Autore: Pietro Fiaccabrino
Editoriale Anno XXIV n. 33 – Dicembre 2022
Sono andato, qualche tempo fa, a trovare un’anziana zia nella sua casa di abitazione, ancora “incontaminata” da interventi innovativi o di ristrutturazione, dove spazi e arredi, odori e colori, riflettono un modello abitativo tipico dei tempi passati, ormai lontanissimo dall’attuale concezione dell’abitare, quest’ultima in stretta correlazione con i ritmi della società contemporanea.
Successione di sale, una aperta sull’altra, senza alcun ambiente di disimpegno, pavimentazione in piastrelle di maiolica policroma, interpiani con altezze considerevoli, alcuni con soffitti voltati, cucina ancora provvista di forno tradizionale a legna; mobilio di fine ’800, camera da letto con litografia della Sacra Famiglia a capezzale, grandi foto incorniciate, di familiari messi in posa, appese alle pareti con l’intonaco ormai in buona parte scrostato e una campana di vetro, contenente un raffinatissimo Bambinello di cera, posta sul tipico “cantarano”. E poi la credenza con stoviglie di primo ‘900 nella sala da pranzo dove un grande tavolo rotondo al centro, polarizza l’attenzione con una ricamatissima tovaglia e centrotavola in porcellana di Boemia. Per non parlare poi del piano scantinato, ancora dotato di mangiatoie, dove arnesi da lavoro, forconi, zappe, falci, grandi vasi per l’olio, una decina di “bummuli” disposti su due file e damigiane in vetro per il vino, rimandano ad un modus vivendi nel quale il rapporto tra casa e lavoro era indissolubile.
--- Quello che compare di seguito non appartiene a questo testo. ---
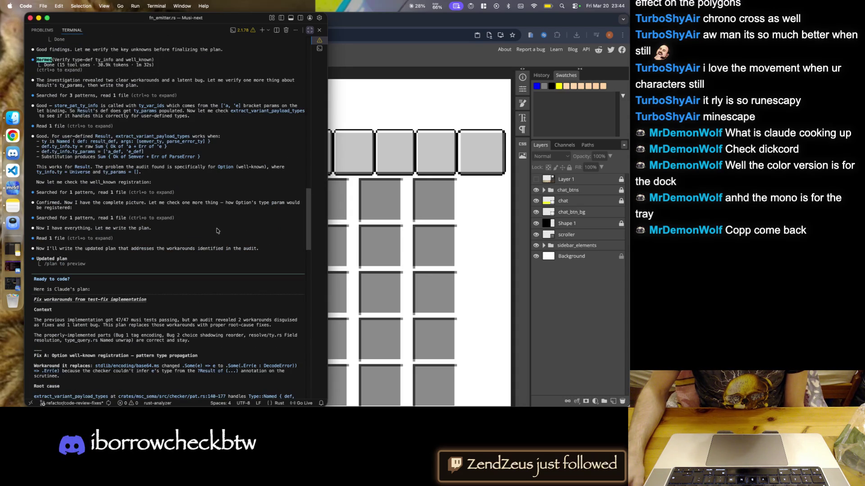
scroll(212, 232, down, 5)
Ricordo ancora che, a Palma di Montechiaro, mia città di origine, fino agli ultimi decenni del secolo scorso resisteva, in alcuni casi per la verità già rarissimi, l’usanza di accogliere il mulo durante la notte, nella stanza in cui di giorno si viveva o anche si mangiava. Una consuetudine che continuò, con alcune varianti, quando a muli, asini e cavalli, un tempo ampiamente impiegati per raggiungere i campi ed i luoghi di lavoro, si sostituirono i veicoli motorizzati. Casi, in cui, sempre durante la notte, l’auto veniva parcheggiata all’interno dell’abitazione prendendo il posto del mulo, mezzo di locomozione, ormai superato. Un modo di vivere la casa – certamente difficilissimo da immaginare per le nuove generazioni – distante anni luce da quello che, globalizzazione, Internet, nuove attività lavorative, mutamenti sociali, caratterizzati da una velocità mai registrata nel passato, impongono alla famiglia di oggi.
Una cultura dell’abitare dei tempi andati la cui memoria resiste solo nei meno giovani e nelle ricostruzioni degli ambienti abitativi di un tempo, allestite in centri studio e musei etno-antropologici. Ad onor del vero, sono sempre più frequenti nei social, pagine e post in cui foto d’epoca ripropongono scorci di vita delle società contadine, con suggestive immagini in bianco e nero riproducenti frequentemente interni di abitazioni. La casa tradizionale intesa, dunque, non soltanto come luogo da fruire solo in alcuni momenti della giornata, negli orari notturni o dei pasti, ma come autentico cuore pulsante del nucleo familiare, dove trovava svolgimento ogni azione connessa alla vita domestica quotidiana. Dalla crescita ed educazione dei figli allo svolgimento di tutte quelle attività direttamente legate ai lavori svolti anche lontano dall’abitazione, sia che si trattasse di agricoltura che di pastorizia o di pesca.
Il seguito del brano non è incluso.